There is a rare time when any PBS documentary disappoints me. Unfortunately, this is one of those times.
One of the first pieces posted here at the Neighborhood centered around one of the most tragic, and important, industrial accidents in history. On March 25, 1911, a fire broke out at the Triangle Shirtwaist Factory at Washington Square in New York. 146 people died in the horror, mostly trapped by the locked exits, due to bosses who wanted to keep union organizers out of their shop. The Triangle Fire brought workers’ rights to national attention, and led to the first workplace safety laws in US history.

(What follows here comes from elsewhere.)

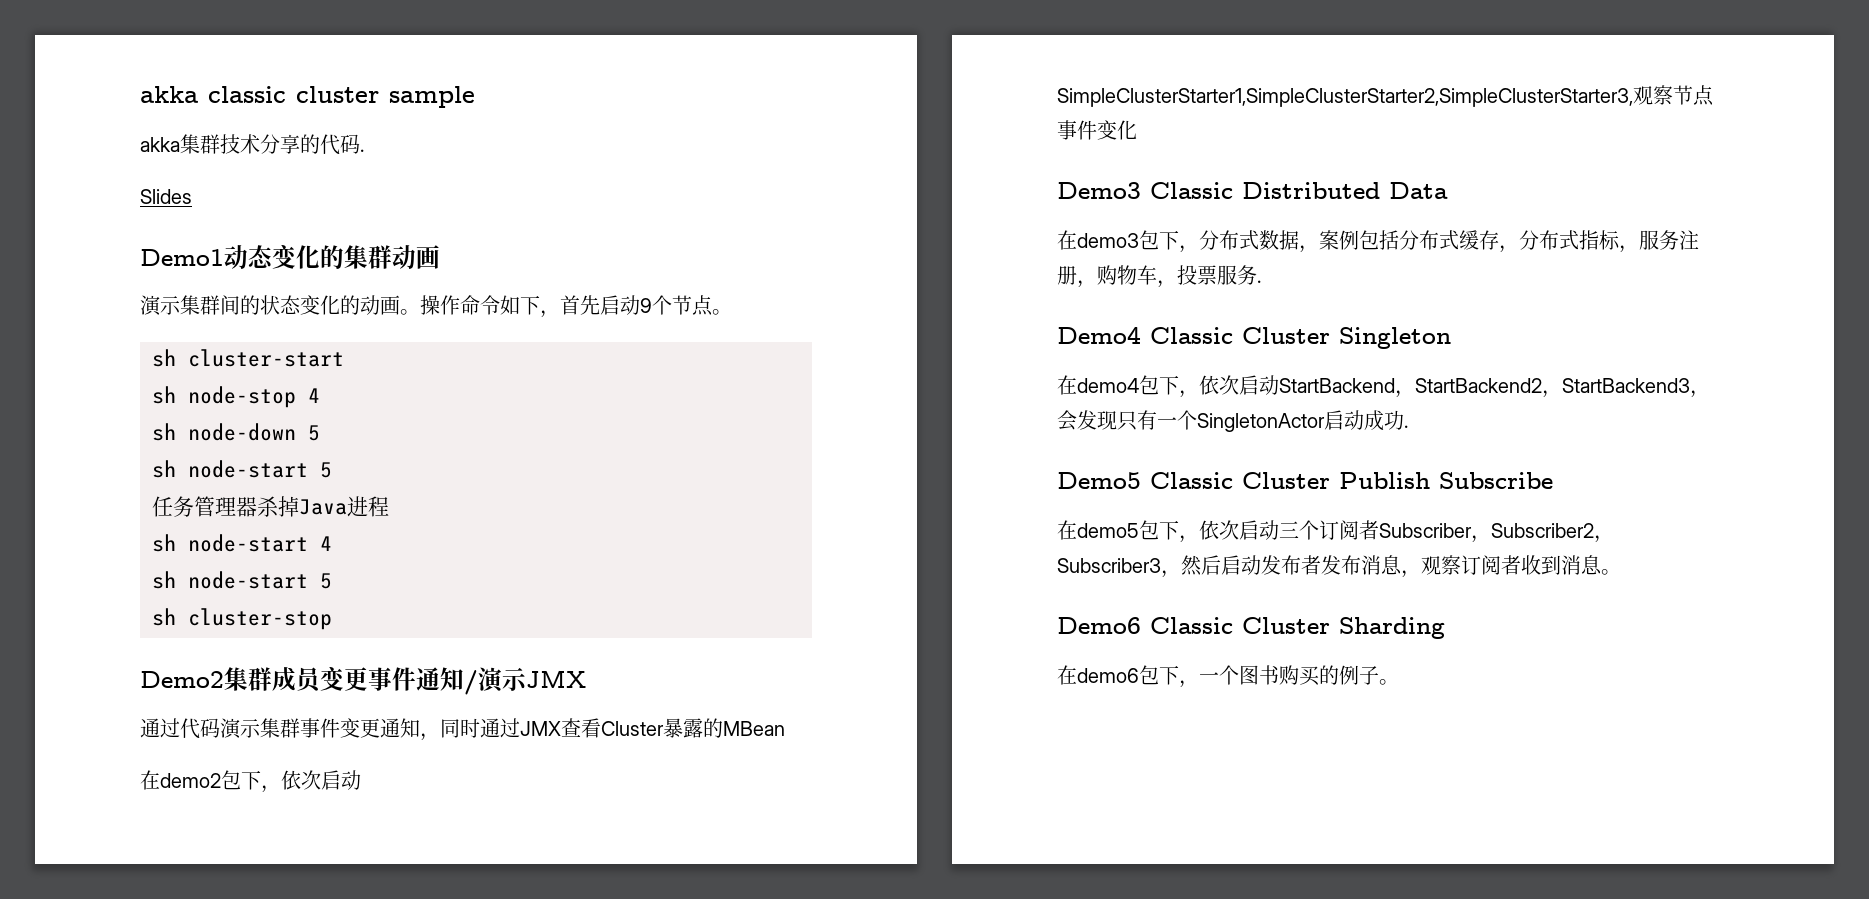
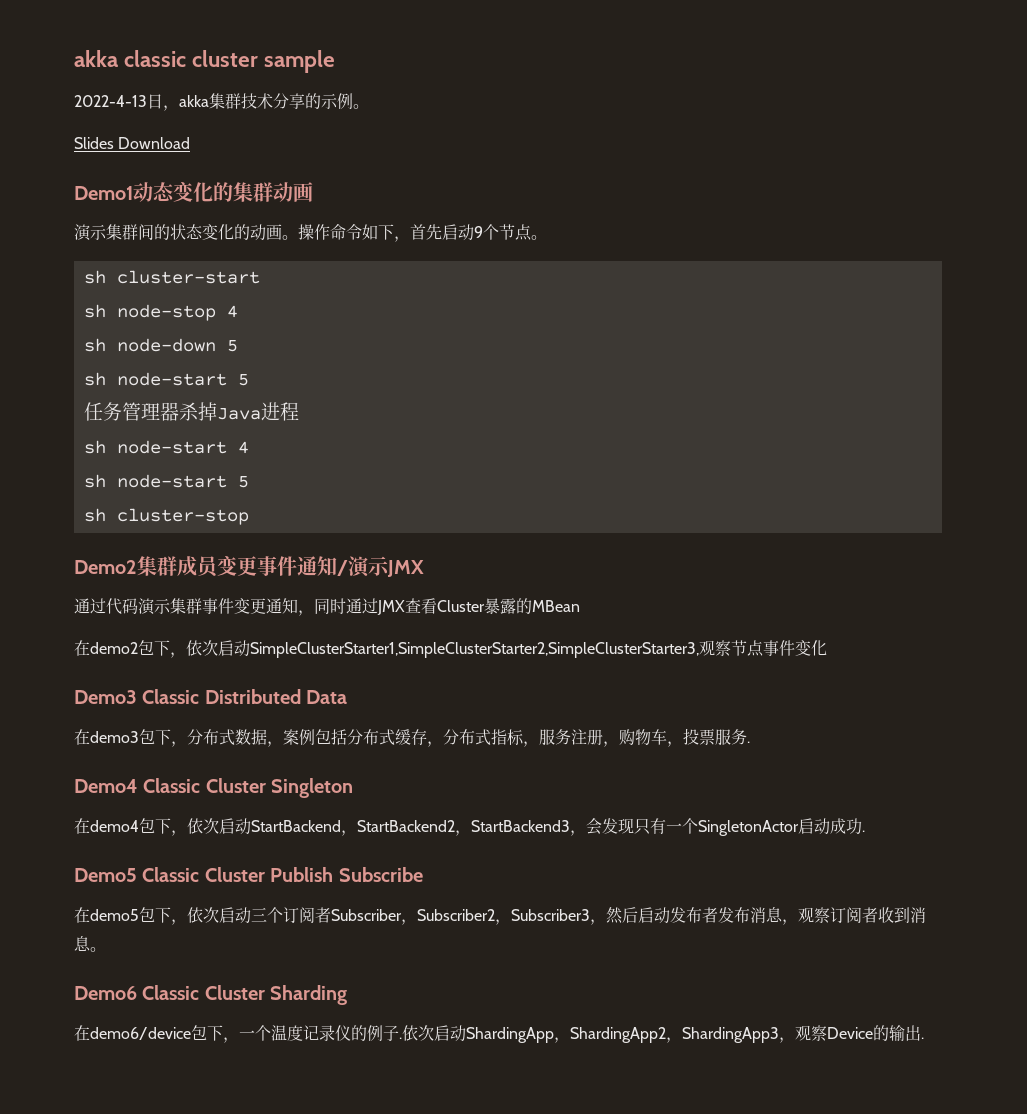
(475, 97) none -> [74,94,179,111] 2022-4-13日，
[320,134,364,155] 代码. -> [321,93,369,109] 示例。
(192, 196) none -> [118,137,191,149] Download
[1077,668,1139,683] demo6 -> [90,1027,191,1040] demo6/device
[1239,665,1399,686] 图书购买的例子。 -> [271,1025,924,1043] 温度记录仪的例子.依次启动ShardingApp，ShardingApp2，ShardingApp3，观察Device的输出.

This month will mark the centennial anniversary of that tragic event–thus, a PBS documentary is in order, and none better than from the folks at the American Experience series. This has to be among the best series of documentary films ever: it brought Ken Burns‘ The Civil War, Baseball, Jazz, The War, etc., as well as his brother Ric Burns‘ New York: A Documentary Film. Every Monday at 9, I forego any normal television–to the consternation of my better half–in order to enrich myself on another unknown tidbit of American history.
“Triangle Fire,” a short film about the disaster, left me a bit unfulfilled.

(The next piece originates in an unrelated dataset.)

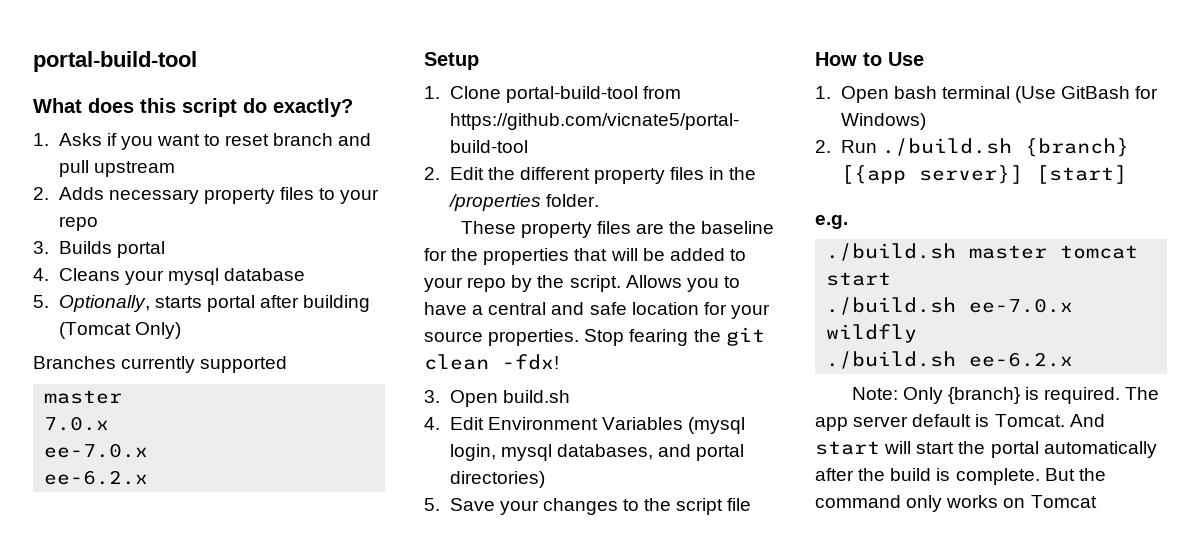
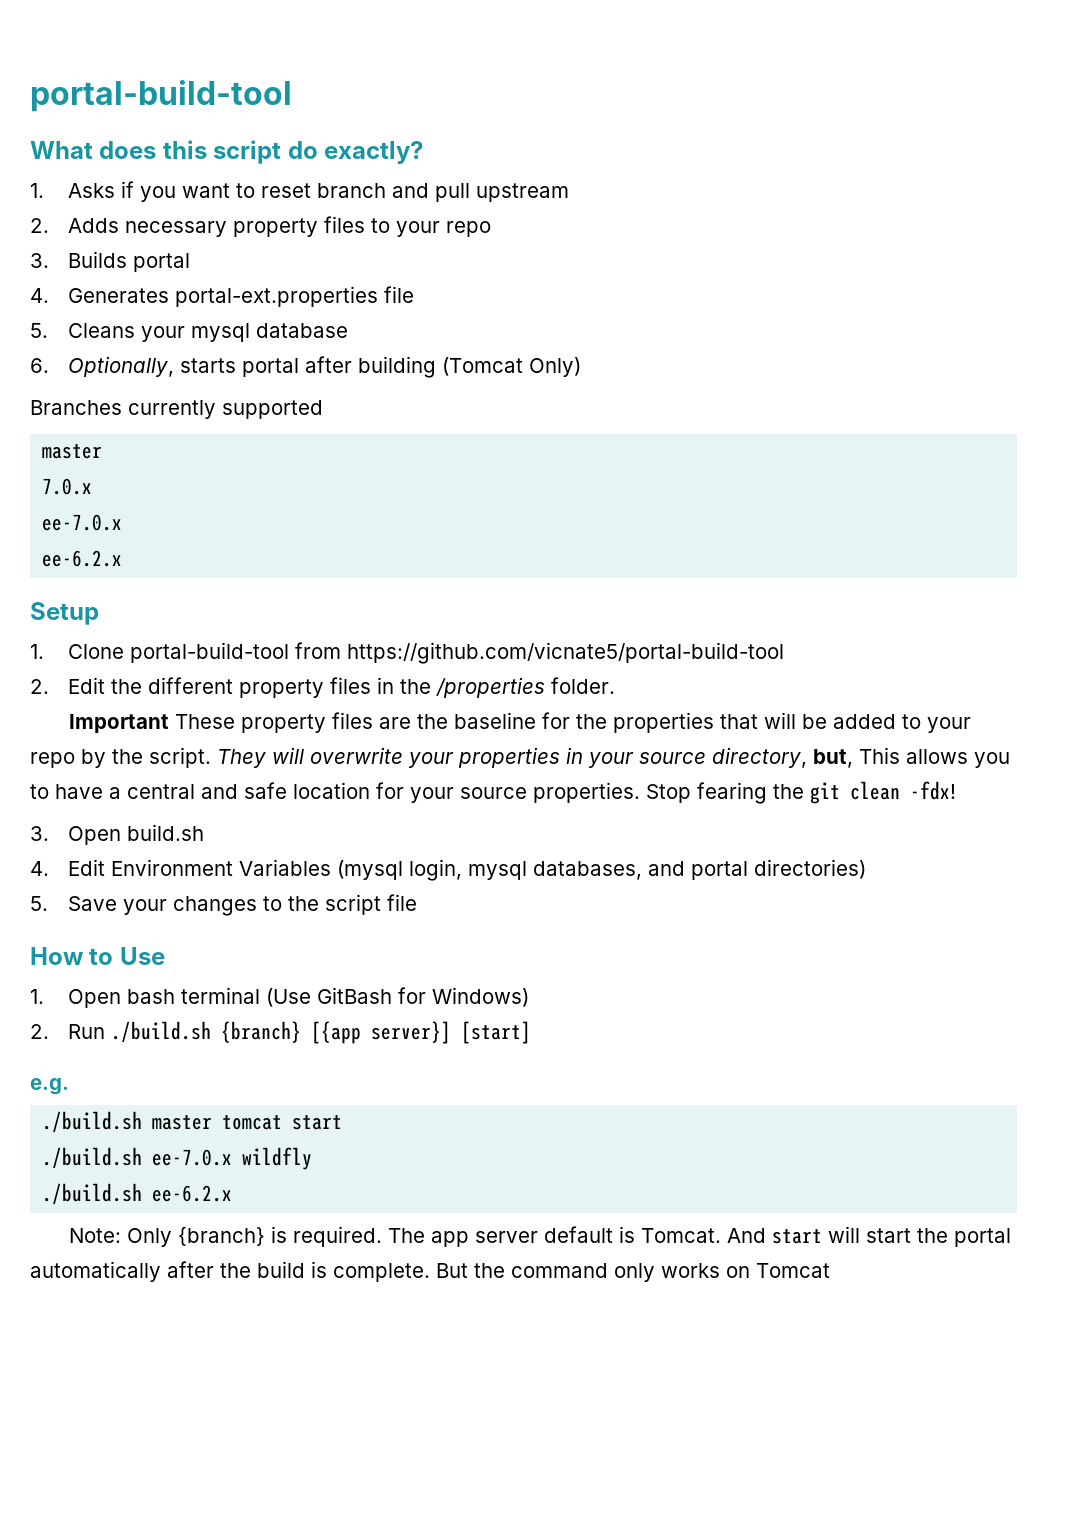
(49, 274) none -> [68,286,415,307] [30,323,48,338] Generates portal-ext.properties file // 5.
[33,295,49,308] 5. -> [30,358,49,373] 6.
(599, 200) none -> [68,714,169,733] Important
[625,275,682,288] Allows -> [217,747,968,768] They will overwrite your properties in your source directory, but, This allows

To those who have little knowledge of the events of 1911, this film offers a good primer. It highlights the miserable conditions in the garment industry at the turn of the century, as well as the attempts to unionize and change their lot through general strikes in 1909-1910. The film even highlights the struggles between the workers and the society matrons that support them, especially with regards to unionization.
Many of the “talking head” segments with historians and experts actually take place in the newly-renovated Brown building, which will be a museum to the 1911 fire. The 8th, 9th and 10th floors of this building (which used to be known as the Asch Building) was where the Triangle factory was and where the fire raged. It’s a nice touch–yet very unutilized. To us, it looked like a cavernous loft, not the cramped, fetid workshop with piles of clothes and thread everywhere.

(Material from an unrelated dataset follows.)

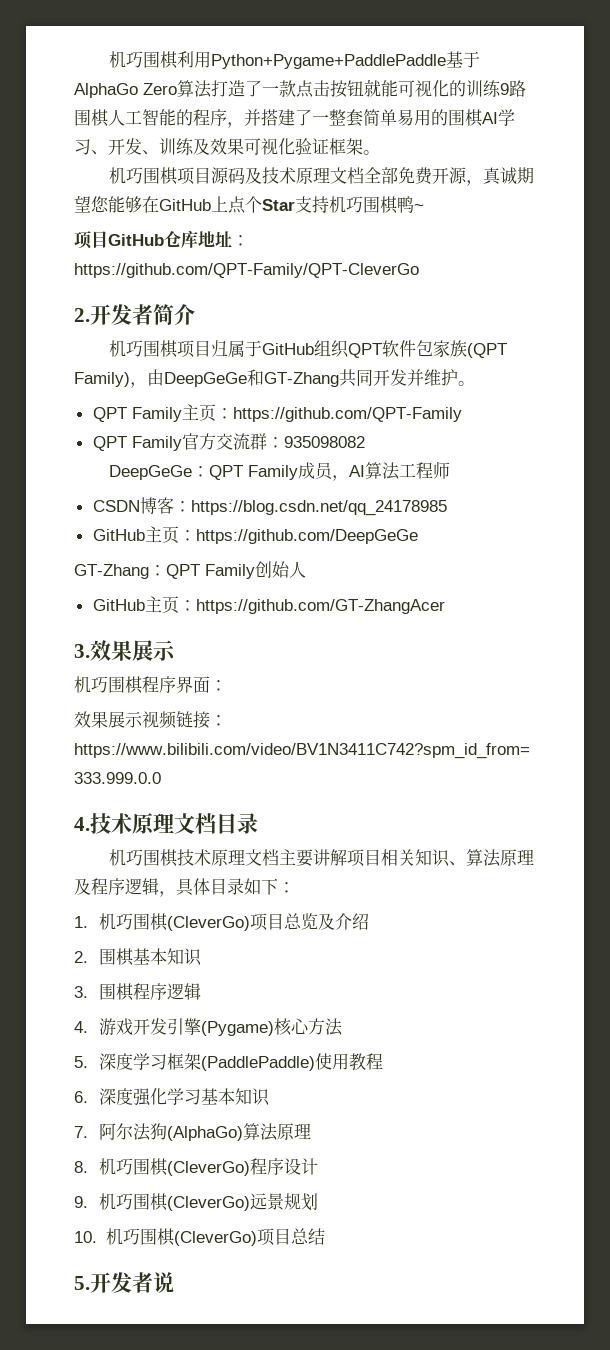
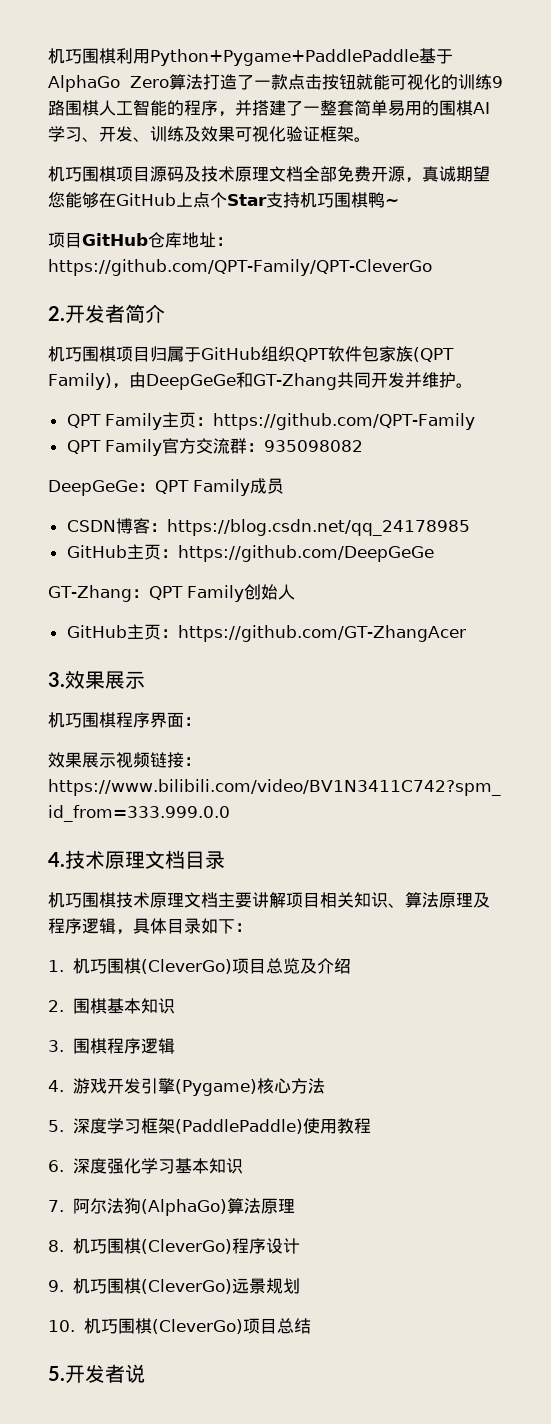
[332,461,451,481] ，AI算法工程师 -> (284, 486) none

The dramatized pieces, usually involving actresses as garment workers toiling over sewing machines, didn’t give much of a sense of reality. These scenes were shot almost in a haze, as if everything was a silent movie. It may be nifty moviemaking, but it leaves the viewer with little sense of how the Triangle shop really worked.
Yet these imperfections can be overlooked if it weren’t for the worst sin of all: the filmmakers forgot to tell the rest of the story.
After the memorial to the dead, the film fades into tributes and concludes that the fire changed our lives forever.
How?
It was criminal that no mention was made of the 1912-1912 factory commission, headed by Al Smith and Robert F. Wagner, that investigated workplace conditions in the wake of Triangle. Tammany Hall‘s connivance at the time was given scant attention. Neither was there any note of Tammany’s boss, “Silent” Charlie Murphy, whose acquiescence, if not complicity, was required for real reform to be possible. Nor was there any reference to the reformers who came out of the Triangle investigations and the factory commission–people like Frances Perkins, Belle Moskowitz, and even Robert Moses (as much as it pains me to say).
The story of the Triangle Fire, as told by PBS, was woefully incomplete. So although this film may work for classrooms as an introduction to the disaster, many diehards of the subject will find little, if any, new material to absorb.
PS: On a positive note, PBS provides a nice website for the film, linked here. The whole film is found here to stream to your classes, as well as supplementary articles, background information, teacher resources and primary documents.
Just a small correction — the talking head interviews were actually not shot in the Brown Building in NYC.
Thanks for the correction. Being that they were in this whitewashed warehouse-like space, I immediately assumed that it was the Brown Building, or at least the 8th floor under renovation. So would you know which building they were shot in?